Nach der Abstimmung war es zu tumultartigen Szenen gekommen. Die Opposition forderte in Sprechchören Prodis sofortigen Rücktritt. Im Senat verfügt die Regierung Prodi nur dank der sieben Senatoren auf Lebenszeit über eine hauchdünne Mehrheit. Außenminister Massimo D'Alema hatte vor der Abstimmung die Dissidenten in den Reihen der Kommunisten und Grünen explizit gewarnt: "Wenn wir die Abstimmung verlieren, gehen wir alle nach Hause".
Rückzug ausgeschlossen
Zwei kommunistische Senatoren beteiligten sich nicht an der Abstimmung. Seit Wochen hatten mehrere Parlamentarier Widerstand gegen die Präsenz der italienischen Truppen in Afghanistan angekündigt und einen Verzicht auf die neue US-Basis in Vicenza gefordert. D'Alema hatte in seiner detaillierten Rede einen Rückzug des Kontingents aus Afghanistan ausgeschlossen.
Regierungschef Prodi hatte von Beginn an Mühe, seine bunte Koalition, die von den Christdemokraten bis zu den Kommunisten reicht, auf eine einheitliche politische Linie einzuschwören. Der Gesetzentwurf über die Anerkennung unverheirateter Paare hatte letzthin fast täglich zu Auseinandersetzungen zwischen dem katholischen Flügel des Ulivo und den Kommunisten geführt.
Nach der Niederlage im Senat trat die Regierung zu einer Krisensitzung zusammen, um über die politische Zukunft zu beraten. Familienministerin Rosy Bindi erklärte: "Die Schuldigen für diese Niederlage haben eine schwere Verantwortung auf sich geladen."

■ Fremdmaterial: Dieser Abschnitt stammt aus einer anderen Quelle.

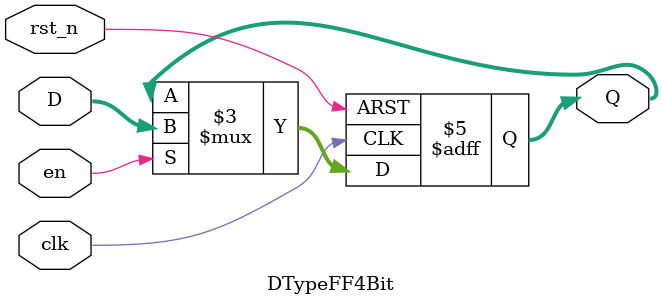
<source format=v>
module DTypeFF4Bit(
input [3:0] D,
input en,
input clk,
input rst_n,
output reg [3:0] Q
);

	always @(posedge clk or negedge rst_n) begin
	
		if(!rst_n) begin
			Q <= 4'b0000;
		end
		
		else if(en) begin
			Q <= D;
		end
		
	end
	
endmodule 
</source>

Am Abend begab sich Prodi zu Staatspräsident Giorgio Napolitano, der einen Besuch in Bologna unterbrochen hatte und umgehend nach Rom zurückgekehrt war. Napolitano behielt es sich vor, über den Rücktritt zu entscheiden. Der Staatspräident will bereits am Donnerstag vormittag seine Beratungen zur Beilegung der Regierungskrise beginnen
Trotz der Krise ist nicht mit baldigen Neuwahlen zu rechnen. Als eine der möglichen Optionen gilt ein Expertenkabinett, das einige vordringliche Reformen wie die Änderung des Wahlrechts durchführen und das Land anschließen zu Neuwahlen führen könnte. Vor allem die beiden kommunistischen Parteien wollen die Ulivo-Koalition weiterhin an der Regierung sehen. "Es wäre kriminell, die Regierung wieder in die Hände der Rechten zu legen", erklärte der Vorsitzende der Comunisti italiani, Oliviero Diliberto.